**Exercise requirements:**
Print the lines of the material below exactly as they appear, starting at the line containing "collection date: 1906-10-20" and ending at the line containing "scientific name: Hedera", with both of those lines included.

--------------------

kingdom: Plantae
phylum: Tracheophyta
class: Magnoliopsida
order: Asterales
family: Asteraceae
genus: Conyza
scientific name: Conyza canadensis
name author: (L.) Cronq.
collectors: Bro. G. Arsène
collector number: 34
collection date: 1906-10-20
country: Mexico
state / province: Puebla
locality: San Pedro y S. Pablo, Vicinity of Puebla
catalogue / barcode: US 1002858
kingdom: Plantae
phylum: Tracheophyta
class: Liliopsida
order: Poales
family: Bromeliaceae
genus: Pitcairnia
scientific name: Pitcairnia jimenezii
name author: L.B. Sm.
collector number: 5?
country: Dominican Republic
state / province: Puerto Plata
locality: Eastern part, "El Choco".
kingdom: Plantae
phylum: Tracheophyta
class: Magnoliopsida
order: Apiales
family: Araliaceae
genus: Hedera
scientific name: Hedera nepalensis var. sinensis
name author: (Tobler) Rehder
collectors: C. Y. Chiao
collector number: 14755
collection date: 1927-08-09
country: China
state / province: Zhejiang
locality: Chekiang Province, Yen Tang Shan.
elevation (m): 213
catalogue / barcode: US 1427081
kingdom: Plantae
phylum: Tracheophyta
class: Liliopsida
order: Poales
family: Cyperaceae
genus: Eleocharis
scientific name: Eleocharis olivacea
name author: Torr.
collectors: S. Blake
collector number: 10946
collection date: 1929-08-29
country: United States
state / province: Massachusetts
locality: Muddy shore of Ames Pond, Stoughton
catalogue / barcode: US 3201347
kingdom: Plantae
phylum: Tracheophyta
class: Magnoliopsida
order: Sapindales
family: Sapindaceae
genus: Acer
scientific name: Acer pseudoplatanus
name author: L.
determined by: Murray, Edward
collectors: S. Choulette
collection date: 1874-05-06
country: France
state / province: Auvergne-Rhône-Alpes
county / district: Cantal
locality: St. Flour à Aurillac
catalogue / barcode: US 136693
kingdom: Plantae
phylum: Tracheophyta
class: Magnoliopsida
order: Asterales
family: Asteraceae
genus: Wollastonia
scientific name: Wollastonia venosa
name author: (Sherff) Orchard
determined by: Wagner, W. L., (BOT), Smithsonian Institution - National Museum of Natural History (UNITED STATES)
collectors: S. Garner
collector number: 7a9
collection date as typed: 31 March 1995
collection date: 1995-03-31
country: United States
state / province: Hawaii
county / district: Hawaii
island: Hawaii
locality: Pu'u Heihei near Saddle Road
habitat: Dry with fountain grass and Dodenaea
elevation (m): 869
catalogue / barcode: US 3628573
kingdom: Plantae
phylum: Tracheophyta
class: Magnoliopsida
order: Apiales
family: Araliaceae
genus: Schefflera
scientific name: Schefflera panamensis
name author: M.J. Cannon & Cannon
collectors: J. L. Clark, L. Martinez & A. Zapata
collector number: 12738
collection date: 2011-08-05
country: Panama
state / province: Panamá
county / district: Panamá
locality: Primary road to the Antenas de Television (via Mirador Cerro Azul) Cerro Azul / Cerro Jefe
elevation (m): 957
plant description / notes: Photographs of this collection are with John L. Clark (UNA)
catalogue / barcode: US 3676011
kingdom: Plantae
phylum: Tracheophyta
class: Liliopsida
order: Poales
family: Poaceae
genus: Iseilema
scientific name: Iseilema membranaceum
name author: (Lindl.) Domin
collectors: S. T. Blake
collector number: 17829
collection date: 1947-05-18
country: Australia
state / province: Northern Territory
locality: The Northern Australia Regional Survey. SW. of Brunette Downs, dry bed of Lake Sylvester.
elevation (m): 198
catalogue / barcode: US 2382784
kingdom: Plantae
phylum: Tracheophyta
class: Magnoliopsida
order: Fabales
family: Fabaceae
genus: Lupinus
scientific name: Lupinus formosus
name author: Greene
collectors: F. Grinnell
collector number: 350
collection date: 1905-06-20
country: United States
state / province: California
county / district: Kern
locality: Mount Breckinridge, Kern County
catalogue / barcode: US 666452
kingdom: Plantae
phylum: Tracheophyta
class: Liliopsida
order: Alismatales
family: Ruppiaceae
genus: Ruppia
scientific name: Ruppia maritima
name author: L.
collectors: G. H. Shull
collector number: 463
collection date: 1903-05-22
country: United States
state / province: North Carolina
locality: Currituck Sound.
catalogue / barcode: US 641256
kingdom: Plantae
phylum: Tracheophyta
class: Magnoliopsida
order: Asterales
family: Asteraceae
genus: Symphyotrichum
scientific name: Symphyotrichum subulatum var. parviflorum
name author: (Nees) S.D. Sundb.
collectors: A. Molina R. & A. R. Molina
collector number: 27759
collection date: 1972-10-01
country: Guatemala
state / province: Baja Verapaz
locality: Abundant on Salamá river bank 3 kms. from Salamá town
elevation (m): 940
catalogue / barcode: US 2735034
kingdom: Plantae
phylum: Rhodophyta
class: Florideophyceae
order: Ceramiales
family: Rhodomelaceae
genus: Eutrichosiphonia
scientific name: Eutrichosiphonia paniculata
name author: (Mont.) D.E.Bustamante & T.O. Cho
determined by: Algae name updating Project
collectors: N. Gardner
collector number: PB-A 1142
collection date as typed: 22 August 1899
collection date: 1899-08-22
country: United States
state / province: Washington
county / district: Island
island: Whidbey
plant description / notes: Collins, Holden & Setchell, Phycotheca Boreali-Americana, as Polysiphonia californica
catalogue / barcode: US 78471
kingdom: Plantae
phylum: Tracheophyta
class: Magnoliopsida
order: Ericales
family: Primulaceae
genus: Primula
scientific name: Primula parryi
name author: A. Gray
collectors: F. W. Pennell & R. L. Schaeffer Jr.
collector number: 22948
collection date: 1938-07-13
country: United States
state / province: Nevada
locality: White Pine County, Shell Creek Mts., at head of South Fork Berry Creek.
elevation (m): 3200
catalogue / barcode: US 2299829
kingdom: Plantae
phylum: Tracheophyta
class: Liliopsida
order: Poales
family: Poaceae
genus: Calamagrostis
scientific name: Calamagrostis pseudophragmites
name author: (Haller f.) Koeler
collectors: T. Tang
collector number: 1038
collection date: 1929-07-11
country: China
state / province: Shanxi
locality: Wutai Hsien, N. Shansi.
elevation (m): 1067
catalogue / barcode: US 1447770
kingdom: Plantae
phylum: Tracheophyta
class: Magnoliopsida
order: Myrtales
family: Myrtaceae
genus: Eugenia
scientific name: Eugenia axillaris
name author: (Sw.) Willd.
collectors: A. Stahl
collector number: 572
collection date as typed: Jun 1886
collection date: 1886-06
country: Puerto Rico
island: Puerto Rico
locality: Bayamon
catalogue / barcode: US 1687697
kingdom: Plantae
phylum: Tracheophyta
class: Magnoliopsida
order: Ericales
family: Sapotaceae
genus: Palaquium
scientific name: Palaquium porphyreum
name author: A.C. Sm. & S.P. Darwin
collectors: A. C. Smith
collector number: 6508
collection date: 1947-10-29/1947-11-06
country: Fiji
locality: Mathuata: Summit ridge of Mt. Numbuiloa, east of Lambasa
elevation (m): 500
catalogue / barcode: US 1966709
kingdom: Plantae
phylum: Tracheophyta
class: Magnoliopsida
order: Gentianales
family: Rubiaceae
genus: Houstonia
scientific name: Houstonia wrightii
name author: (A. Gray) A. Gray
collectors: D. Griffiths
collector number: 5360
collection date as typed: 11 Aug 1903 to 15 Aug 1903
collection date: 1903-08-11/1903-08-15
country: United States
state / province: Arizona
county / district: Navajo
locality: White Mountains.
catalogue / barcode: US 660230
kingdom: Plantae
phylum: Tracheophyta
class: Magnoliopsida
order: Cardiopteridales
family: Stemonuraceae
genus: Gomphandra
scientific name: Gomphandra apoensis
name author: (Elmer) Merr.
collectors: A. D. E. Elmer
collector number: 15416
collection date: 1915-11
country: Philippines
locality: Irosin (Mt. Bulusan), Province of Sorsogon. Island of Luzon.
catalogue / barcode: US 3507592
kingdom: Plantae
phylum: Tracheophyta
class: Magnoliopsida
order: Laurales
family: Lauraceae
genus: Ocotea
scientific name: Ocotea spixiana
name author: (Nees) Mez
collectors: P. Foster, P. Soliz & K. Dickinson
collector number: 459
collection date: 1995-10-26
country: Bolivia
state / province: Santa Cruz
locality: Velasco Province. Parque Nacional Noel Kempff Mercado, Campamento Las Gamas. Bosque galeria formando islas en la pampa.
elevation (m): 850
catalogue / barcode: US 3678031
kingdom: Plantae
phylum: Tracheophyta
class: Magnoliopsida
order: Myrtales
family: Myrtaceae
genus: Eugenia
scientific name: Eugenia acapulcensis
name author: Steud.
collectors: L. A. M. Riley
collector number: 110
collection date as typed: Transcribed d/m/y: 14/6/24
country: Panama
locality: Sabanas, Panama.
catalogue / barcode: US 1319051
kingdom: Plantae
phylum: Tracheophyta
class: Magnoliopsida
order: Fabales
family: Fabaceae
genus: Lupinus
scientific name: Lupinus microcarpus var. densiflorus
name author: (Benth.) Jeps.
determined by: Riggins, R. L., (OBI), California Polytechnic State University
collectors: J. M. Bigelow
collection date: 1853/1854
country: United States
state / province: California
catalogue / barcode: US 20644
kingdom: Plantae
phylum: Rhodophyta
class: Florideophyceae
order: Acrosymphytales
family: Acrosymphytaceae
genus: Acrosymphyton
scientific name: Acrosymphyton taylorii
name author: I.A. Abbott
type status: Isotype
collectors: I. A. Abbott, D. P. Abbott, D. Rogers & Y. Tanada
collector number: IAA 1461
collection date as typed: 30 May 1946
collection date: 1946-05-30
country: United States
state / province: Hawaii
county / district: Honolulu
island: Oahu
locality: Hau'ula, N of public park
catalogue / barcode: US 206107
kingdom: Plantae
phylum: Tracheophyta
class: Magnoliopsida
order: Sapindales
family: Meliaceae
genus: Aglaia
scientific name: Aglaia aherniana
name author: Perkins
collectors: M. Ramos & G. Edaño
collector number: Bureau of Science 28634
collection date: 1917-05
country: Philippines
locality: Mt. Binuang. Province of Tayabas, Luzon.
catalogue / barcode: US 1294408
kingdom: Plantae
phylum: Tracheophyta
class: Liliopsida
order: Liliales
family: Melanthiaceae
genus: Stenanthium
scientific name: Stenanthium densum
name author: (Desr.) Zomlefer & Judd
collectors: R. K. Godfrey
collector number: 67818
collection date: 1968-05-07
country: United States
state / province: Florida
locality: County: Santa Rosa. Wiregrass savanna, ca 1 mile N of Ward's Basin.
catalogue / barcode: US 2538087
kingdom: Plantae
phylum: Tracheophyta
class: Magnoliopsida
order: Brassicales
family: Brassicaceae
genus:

--------------------

**Task output:**
collection date: 1906-10-20
country: Mexico
state / province: Puebla
locality: San Pedro y S. Pablo, Vicinity of Puebla
catalogue / barcode: US 1002858
kingdom: Plantae
phylum: Tracheophyta
class: Liliopsida
order: Poales
family: Bromeliaceae
genus: Pitcairnia
scientific name: Pitcairnia jimenezii
name author: L.B. Sm.
collector number: 5?
country: Dominican Republic
state / province: Puerto Plata
locality: Eastern part, "El Choco".
kingdom: Plantae
phylum: Tracheophyta
class: Magnoliopsida
order: Apiales
family: Araliaceae
genus: Hedera
scientific name: Hedera nepalensis var. sinensis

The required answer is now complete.